Opera’s Ultimate Five-Minute Interlude: The Meditation from “Thais”


Composer Jules Massenet

We’re celebrating the Classical California Ultimate Playlist with a series of fun and informative blogs about the music you love.

One of my guilty pleasures is reading the YouTube comments under favorite recordings. I love discovering that people all over the world, writing in a myriad of languages, agree (or vehemently beg to differ) with my taste in music.

I discovered this note under Anne-Sophie Mutter’s sumptuous recording of what is one of the highest-ranking works on the Classical California Ultimate Playlist: “Rien de telle que la Méditation de Thaïs pour s’évader un instant de ce monde”. Loosely translated: There is nothing like the Meditation from Thaïs to allow us to escape from this world, if only for a moment.

Five moments, to be exact, of sheer musical bliss. The Meditation began life as an entr’acte or intermezzo between scenes in the second act of Jules Massenet’s opera Thaïs. The crux of the plot: Athanaël, a Cenobite monk, goes to extreme lengths to persuade Thaïs, a ravishing courtesan, to give up her life of sin. She will find salvation through God, he opines. The Meditation for violin solo and orchestra affords our heroine a brief but heavenly period of reflection, and as far as the monk is concerned, the music nails it: after it ends, (and the concertmaster acknowledges the rapturous applause) Thaïs tells Athanaël she’ll renounce her hedonistic life and follow him into the desert.
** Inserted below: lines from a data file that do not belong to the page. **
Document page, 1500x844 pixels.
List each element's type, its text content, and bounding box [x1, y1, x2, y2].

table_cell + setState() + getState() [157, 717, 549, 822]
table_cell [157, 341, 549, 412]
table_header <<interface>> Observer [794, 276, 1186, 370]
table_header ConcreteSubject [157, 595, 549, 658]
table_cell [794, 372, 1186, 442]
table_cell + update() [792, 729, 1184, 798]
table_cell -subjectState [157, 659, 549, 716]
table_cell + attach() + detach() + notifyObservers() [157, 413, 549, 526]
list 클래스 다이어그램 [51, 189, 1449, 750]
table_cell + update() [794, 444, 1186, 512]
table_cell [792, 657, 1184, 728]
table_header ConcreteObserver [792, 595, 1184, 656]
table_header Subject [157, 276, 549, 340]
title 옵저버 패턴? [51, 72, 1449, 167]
Okay, you know this is grand opera. There’s no way the monk, however pious, will resist the charms of our comely heroine, right? And no way Thaïs will live to see the final curtain. No matter. For some of us, this little five-minute interlude completely overshadows the rest of the opera, with its clunky plot and lovely but somewhat unmemorable music. (A cellist friend who has played in the pit for many a staged Thaïs refers to the piece as “Medication”, a kind of drug to combat operatic doldrums.)

Happily, the Mediation has found enduring life outside the opera house, entering the standard repertoire not long after the opera’s 1894 premiere. It’s been recorded by everyone from Fritz Kreisler to Yo-Yo Ma to euphonium virtuoso Adam Frey.